Jellycatspyjamas Mon 11-Dec-17 20:46:55

I think it is normal to be so tearful after such a huge upheaval. Early days into adoption isn't normal
parenting by any stretch of the imagination and I know for me that early on anxiety, uncertainty, feeling incompetent we're all a huge part of the package. I really dislike the speed with which folk try to medicate away feelings that really are part and parcel of life, it pathologises folk for having feelings.

Try to give yourself space each day to have a scream, make sure you keep in touch with friends who get it (e.g. I had 3 folk who totally recognised how hard it was for me, I could say anything to them and know it would be ok, I steered clear of #makingmemories #familytime #soblessed type friends and anyone who asked me if I was enjoying being a mum). Be kind to yourself when you think you're being short tempered, disorganised, hopeless etc. I you're still feeling that way after a couple of months yes, I'd be thinking about something more mental health related but give yourself time to adjust to this lovely little bomb that has just dropped into your orderly life.

Jellycatspyjamas Mon 11-Dec-17 20:50:06

Btw, I say that as someone who literally cried every day through intros and for about 6 weeks after they arrived with me. And some days they can still reduce me to tears. It's ok, I'm human and I have limits - we give so much to these traumatised little people (even on our worst days), at a cost to ourselves emotionally, physically and psychologically. Of course we're going to feel like we aren't coping.

MummyDoingHerBest Mon 11-Dec-17 22:33:54

I can’t help but think we are all a little unprepared for it. We can go on the courses, do home studies etc, but until they move in, none of us really knows how it is going to be, just how challenging some things are, and how life changing it is. Bring a new parent is hard, but there is the added pressure of knowing they didn’t have a great start and feeling like you need to make up for it, to be amazing, to ‘fix things’. I can look back at how excited I was. I’m not sure what else could have prepared me more though. Such a steep learning curve! Best advice is to be kind to ourselves as if we are not, then we don’t have the reserves to parent the way our lovelies need.

BewilderedBeaver Tue 12-Dec-17 12:14:35

Fatberg they are almost 8 and almost 1.

OP’s posts: |
Lovebehindthefool Tue 12-Dec-17 12:20:47

Op i struggled for at least 3months when my daughter came to us. She was beautiful, amazing and slept through/ate her food and was generally a cheerful and resilient soul. I couldn’t love her. In fact my husband took over and did most of her basic care for those three months. I was terrified of her. I was given tablets for post adoption depression and I remember the doctor saying to me “you know, if you are finding this hard you can send her back.

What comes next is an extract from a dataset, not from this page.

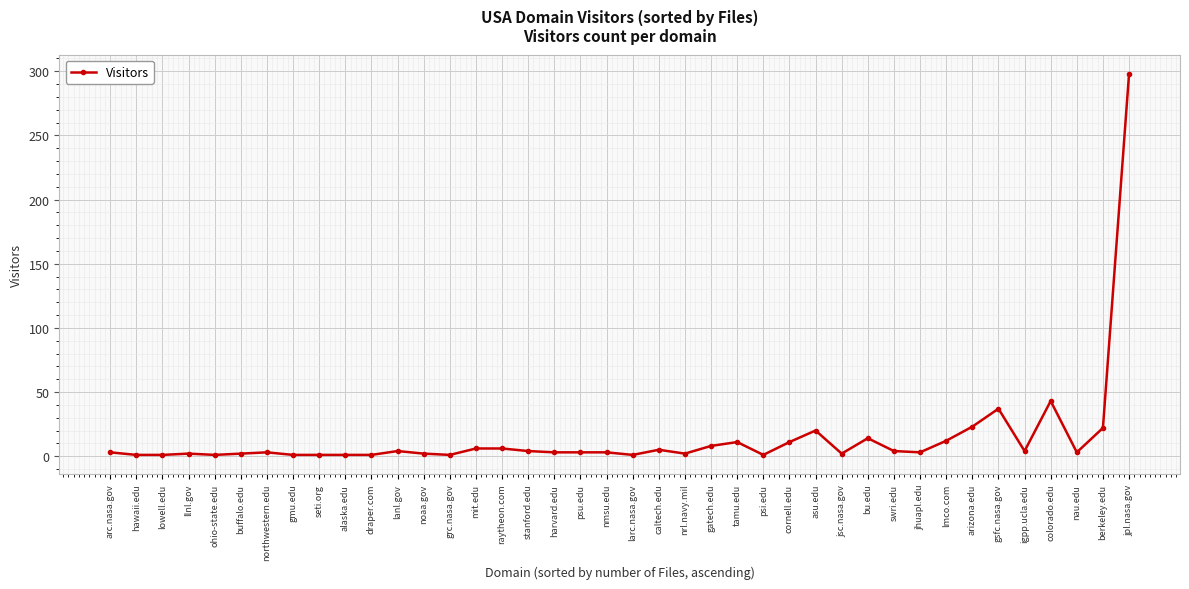

Which has a higher value, asu.edu or grc.nasa.gov?

asu.edu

Have you thought about that?”. It horrified me. I said no, I wouldn’t let my daughter be let down by someone else. Slowly, I became less scared of her. Slowly, I began to feel less anxious.

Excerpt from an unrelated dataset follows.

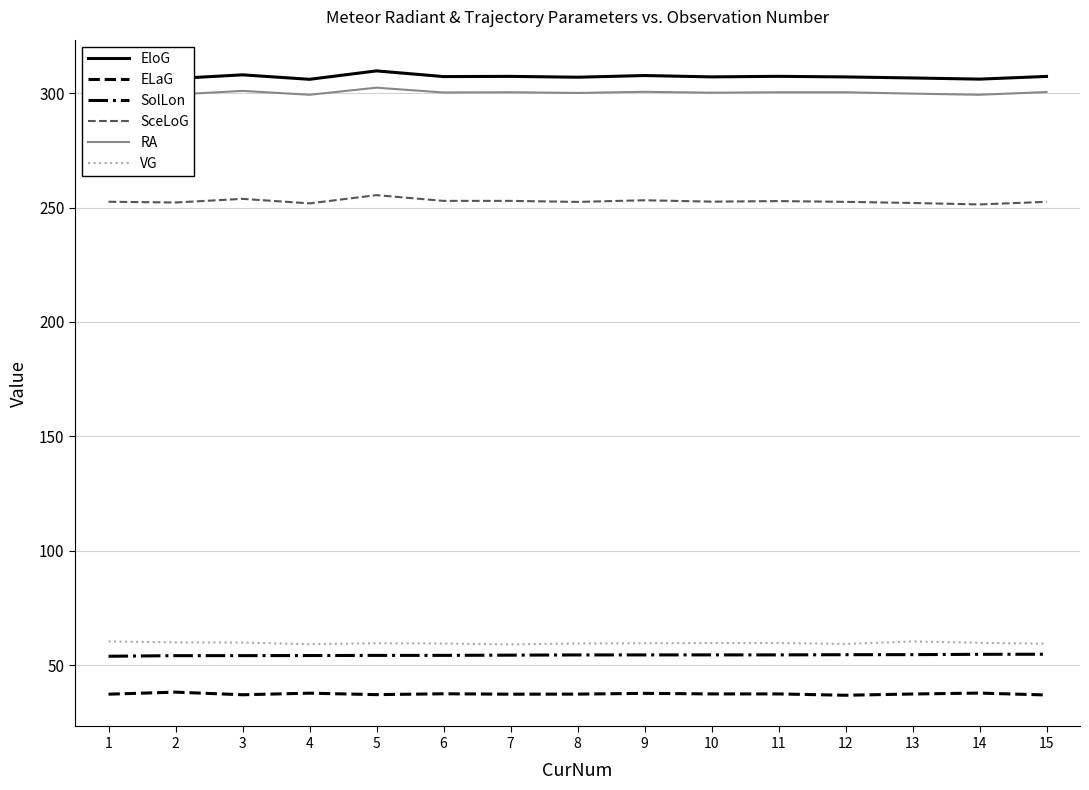

How many series are shown in this chart?

6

Now, a year and a half in, I have a snotty, bouncy 2year old who says “no!” To me all the time! But who also craves me, snuggles on my lap and yells my name when I get home. My only anxiety now is when she is sick or ill, or when she hurts herself. She is absolutely mine and I love her!
To any of you struggling, hang in there. It will get easier and see the doctors if it doesn’t! Speak to your social workers.